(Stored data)
■ ■ ■ ■ ■

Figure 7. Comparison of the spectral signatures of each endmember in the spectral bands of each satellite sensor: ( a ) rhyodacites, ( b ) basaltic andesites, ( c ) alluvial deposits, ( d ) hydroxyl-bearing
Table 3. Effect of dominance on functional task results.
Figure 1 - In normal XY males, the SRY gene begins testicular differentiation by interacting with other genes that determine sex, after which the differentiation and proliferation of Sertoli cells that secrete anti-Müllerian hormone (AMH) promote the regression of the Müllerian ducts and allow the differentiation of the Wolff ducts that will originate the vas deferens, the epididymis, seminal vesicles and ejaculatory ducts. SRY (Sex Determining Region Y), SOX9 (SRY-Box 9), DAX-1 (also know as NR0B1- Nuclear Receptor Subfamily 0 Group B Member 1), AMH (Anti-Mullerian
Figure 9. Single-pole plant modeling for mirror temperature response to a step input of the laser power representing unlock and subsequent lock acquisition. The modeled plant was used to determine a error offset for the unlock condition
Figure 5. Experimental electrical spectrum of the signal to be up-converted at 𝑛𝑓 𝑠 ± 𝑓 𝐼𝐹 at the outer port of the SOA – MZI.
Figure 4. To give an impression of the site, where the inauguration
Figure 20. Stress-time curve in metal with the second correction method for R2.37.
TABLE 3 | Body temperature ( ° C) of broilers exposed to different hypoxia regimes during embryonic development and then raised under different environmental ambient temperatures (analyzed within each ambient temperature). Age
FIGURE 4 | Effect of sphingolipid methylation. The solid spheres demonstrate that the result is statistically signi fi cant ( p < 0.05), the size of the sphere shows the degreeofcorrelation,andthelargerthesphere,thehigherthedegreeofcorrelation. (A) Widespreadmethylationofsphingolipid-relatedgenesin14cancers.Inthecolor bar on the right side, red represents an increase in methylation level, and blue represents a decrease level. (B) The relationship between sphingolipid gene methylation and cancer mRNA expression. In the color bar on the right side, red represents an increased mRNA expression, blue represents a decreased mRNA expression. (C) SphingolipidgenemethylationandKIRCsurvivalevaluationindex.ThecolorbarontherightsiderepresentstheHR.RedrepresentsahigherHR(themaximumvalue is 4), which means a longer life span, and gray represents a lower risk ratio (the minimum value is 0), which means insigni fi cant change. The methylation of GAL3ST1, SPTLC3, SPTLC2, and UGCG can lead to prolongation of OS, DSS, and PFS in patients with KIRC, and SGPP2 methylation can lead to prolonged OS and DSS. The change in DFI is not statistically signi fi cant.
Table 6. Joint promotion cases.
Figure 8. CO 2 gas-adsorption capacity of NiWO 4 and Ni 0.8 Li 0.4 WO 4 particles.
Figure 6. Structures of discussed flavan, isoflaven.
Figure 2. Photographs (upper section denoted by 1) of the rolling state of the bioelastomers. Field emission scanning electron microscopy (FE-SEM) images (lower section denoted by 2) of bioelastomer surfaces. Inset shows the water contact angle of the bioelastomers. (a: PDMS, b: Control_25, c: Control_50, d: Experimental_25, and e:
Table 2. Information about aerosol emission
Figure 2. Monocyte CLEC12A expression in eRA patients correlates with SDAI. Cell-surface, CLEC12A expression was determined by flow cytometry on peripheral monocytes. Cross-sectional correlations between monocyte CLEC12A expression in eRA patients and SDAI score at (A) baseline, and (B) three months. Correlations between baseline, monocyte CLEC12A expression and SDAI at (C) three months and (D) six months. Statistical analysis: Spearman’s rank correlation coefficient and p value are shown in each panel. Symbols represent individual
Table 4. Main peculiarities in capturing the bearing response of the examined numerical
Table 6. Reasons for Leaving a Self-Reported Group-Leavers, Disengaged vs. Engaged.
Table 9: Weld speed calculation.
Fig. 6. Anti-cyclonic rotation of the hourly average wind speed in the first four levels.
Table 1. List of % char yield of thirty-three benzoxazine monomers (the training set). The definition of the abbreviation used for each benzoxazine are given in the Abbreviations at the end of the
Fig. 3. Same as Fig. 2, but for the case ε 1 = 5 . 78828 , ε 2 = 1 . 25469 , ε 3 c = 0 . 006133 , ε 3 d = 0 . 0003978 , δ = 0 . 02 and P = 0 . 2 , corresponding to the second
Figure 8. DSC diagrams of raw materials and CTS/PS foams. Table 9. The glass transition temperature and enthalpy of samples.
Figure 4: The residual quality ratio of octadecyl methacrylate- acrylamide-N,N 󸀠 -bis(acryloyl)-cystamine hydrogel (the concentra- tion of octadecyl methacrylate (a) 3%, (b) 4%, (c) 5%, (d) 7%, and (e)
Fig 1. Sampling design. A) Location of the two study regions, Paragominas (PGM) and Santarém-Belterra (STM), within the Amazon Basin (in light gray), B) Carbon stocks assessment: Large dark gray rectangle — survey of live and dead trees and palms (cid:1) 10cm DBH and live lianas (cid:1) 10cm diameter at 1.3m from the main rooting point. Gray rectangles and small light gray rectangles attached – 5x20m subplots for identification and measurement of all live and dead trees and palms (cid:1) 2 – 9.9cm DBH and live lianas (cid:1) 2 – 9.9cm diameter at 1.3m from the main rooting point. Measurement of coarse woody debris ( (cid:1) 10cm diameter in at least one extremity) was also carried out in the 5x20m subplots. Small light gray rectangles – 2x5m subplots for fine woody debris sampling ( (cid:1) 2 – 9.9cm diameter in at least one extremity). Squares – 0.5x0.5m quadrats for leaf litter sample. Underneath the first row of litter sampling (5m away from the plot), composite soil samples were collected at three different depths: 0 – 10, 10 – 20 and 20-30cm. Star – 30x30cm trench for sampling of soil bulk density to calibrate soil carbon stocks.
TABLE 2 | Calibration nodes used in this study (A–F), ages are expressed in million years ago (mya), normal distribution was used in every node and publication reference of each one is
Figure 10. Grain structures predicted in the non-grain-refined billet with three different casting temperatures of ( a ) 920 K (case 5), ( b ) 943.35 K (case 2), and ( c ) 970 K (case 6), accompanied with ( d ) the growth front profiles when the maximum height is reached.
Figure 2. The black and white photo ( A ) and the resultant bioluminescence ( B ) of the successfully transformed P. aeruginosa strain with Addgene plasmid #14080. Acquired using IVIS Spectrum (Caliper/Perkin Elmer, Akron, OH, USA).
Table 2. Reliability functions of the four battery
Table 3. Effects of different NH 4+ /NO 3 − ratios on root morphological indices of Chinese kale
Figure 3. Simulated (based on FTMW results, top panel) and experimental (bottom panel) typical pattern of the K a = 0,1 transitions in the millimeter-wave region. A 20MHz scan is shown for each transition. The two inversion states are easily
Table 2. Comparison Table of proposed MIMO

■ ■ ■ ■ ■

* [Exercise description]:
Return all the lines shown above, word for word.

* [Solution to this problem]:
Figure 7. Comparison of the spectral signatures of each endmember in the spectral bands of each satellite sensor: ( a ) rhyodacites, ( b ) basaltic andesites, ( c ) alluvial deposits, ( d ) hydroxyl-bearing
Table 3. Effect of dominance on functional task results.
Figure 1 - In normal XY males, the SRY gene begins testicular differentiation by interacting with other genes that determine sex, after which the differentiation and proliferation of Sertoli cells that secrete anti-Müllerian hormone (AMH) promote the regression of the Müllerian ducts and allow the differentiation of the Wolff ducts that will originate the vas deferens, the epididymis, seminal vesicles and ejaculatory ducts. SRY (Sex Determining Region Y), SOX9 (SRY-Box 9), DAX-1 (also know as NR0B1- Nuclear Receptor Subfamily 0 Group B Member 1), AMH (Anti-Mullerian
Figure 9. Single-pole plant modeling for mirror temperature response to a step input of the laser power representing unlock and subsequent lock acquisition. The modeled plant was used to determine a error offset for the unlock condition
Figure 5. Experimental electrical spectrum of the signal to be up-converted at 𝑛𝑓 𝑠 ± 𝑓 𝐼𝐹 at the outer port of the SOA – MZI.
Figure 4. To give an impression of the site, where the inauguration
Figure 20. Stress-time curve in metal with the second correction method for R2.37.
TABLE 3 | Body temperature ( ° C) of broilers exposed to different hypoxia regimes during embryonic development and then raised under different environmental ambient temperatures (analyzed within each ambient temperature). Age
FIGURE 4 | Effect of sphingolipid methylation. The solid spheres demonstrate that the result is statistically signi fi cant ( p < 0.05), the size of the sphere shows the degreeofcorrelation,andthelargerthesphere,thehigherthedegreeofcorrelation. (A) Widespreadmethylationofsphingolipid-relatedgenesin14cancers.Inthecolor bar on the right side, red represents an increase in methylation level, and blue represents a decrease level. (B) The relationship between sphingolipid gene methylation and cancer mRNA expression. In the color bar on the right side, red represents an increased mRNA expression, blue represents a decreased mRNA expression. (C) SphingolipidgenemethylationandKIRCsurvivalevaluationindex.ThecolorbarontherightsiderepresentstheHR.RedrepresentsahigherHR(themaximumvalue is 4), which means a longer life span, and gray represents a lower risk ratio (the minimum value is 0), which means insigni fi cant change. The methylation of GAL3ST1, SPTLC3, SPTLC2, and UGCG can lead to prolongation of OS, DSS, and PFS in patients with KIRC, and SGPP2 methylation can lead to prolonged OS and DSS. The change in DFI is not statistically signi fi cant.
Table 6. Joint promotion cases.
Figure 8. CO 2 gas-adsorption capacity of NiWO 4 and Ni 0.8 Li 0.4 WO 4 particles.
Figure 6. Structures of discussed flavan, isoflaven.
Figure 2. Photographs (upper section denoted by 1) of the rolling state of the bioelastomers. Field emission scanning electron microscopy (FE-SEM) images (lower section denoted by 2) of bioelastomer surfaces. Inset shows the water contact angle of the bioelastomers. (a: PDMS, b: Control_25, c: Control_50, d: Experimental_25, and e:
Table 2. Information about aerosol emission
Figure 2. Monocyte CLEC12A expression in eRA patients correlates with SDAI. Cell-surface, CLEC12A expression was determined by flow cytometry on peripheral monocytes. Cross-sectional correlations between monocyte CLEC12A expression in eRA patients and SDAI score at (A) baseline, and (B) three months. Correlations between baseline, monocyte CLEC12A expression and SDAI at (C) three months and (D) six months. Statistical analysis: Spearman’s rank correlation coefficient and p value are shown in each panel. Symbols represent individual
Table 4. Main peculiarities in capturing the bearing response of the examined numerical
Table 6. Reasons for Leaving a Self-Reported Group-Leavers, Disengaged vs. Engaged.
Table 9: Weld speed calculation.
Fig. 6. Anti-cyclonic rotation of the hourly average wind speed in the first four levels.
Table 1. List of % char yield of thirty-three benzoxazine monomers (the training set). The definition of the abbreviation used for each benzoxazine are given in the Abbreviations at the end of the
Fig. 3. Same as Fig. 2, but for the case ε 1 = 5 . 78828 , ε 2 = 1 . 25469 , ε 3 c = 0 . 006133 , ε 3 d = 0 . 0003978 , δ = 0 . 02 and P = 0 . 2 , corresponding to the second
Figure 8. DSC diagrams of raw materials and CTS/PS foams. Table 9. The glass transition temperature and enthalpy of samples.
Figure 4: The residual quality ratio of octadecyl methacrylate- acrylamide-N,N 󸀠 -bis(acryloyl)-cystamine hydrogel (the concentra- tion of octadecyl methacrylate (a) 3%, (b) 4%, (c) 5%, (d) 7%, and (e)
Fig 1. Sampling design. A) Location of the two study regions, Paragominas (PGM) and Santarém-Belterra (STM), within the Amazon Basin (in light gray), B) Carbon stocks assessment: Large dark gray rectangle — survey of live and dead trees and palms (cid:1) 10cm DBH and live lianas (cid:1) 10cm diameter at 1.3m from the main rooting point. Gray rectangles and small light gray rectangles attached – 5x20m subplots for identification and measurement of all live and dead trees and palms (cid:1) 2 – 9.9cm DBH and live lianas (cid:1) 2 – 9.9cm diameter at 1.3m from the main rooting point. Measurement of coarse woody debris ( (cid:1) 10cm diameter in at least one extremity) was also carried out in the 5x20m subplots. Small light gray rectangles – 2x5m subplots for fine woody debris sampling ( (cid:1) 2 – 9.9cm diameter in at least one extremity). Squares – 0.5x0.5m quadrats for leaf litter sample. Underneath the first row of litter sampling (5m away from the plot), composite soil samples were collected at three different depths: 0 – 10, 10 – 20 and 20-30cm. Star – 30x30cm trench for sampling of soil bulk density to calibrate soil carbon stocks.
TABLE 2 | Calibration nodes used in this study (A–F), ages are expressed in million years ago (mya), normal distribution was used in every node and publication reference of each one is
Figure 10. Grain structures predicted in the non-grain-refined billet with three different casting temperatures of ( a ) 920 K (case 5), ( b ) 943.35 K (case 2), and ( c ) 970 K (case 6), accompanied with ( d ) the growth front profiles when the maximum height is reached.
Figure 2. The black and white photo ( A ) and the resultant bioluminescence ( B ) of the successfully transformed P. aeruginosa strain with Addgene plasmid #14080. Acquired using IVIS Spectrum (Caliper/Perkin Elmer, Akron, OH, USA).
Table 2. Reliability functions of the four battery
Table 3. Effects of different NH 4+ /NO 3 − ratios on root morphological indices of Chinese kale
Figure 3. Simulated (based on FTMW results, top panel) and experimental (bottom panel) typical pattern of the K a = 0,1 transitions in the millimeter-wave region. A 20MHz scan is shown for each transition. The two inversion states are easily
Table 2. Comparison Table of proposed MIMO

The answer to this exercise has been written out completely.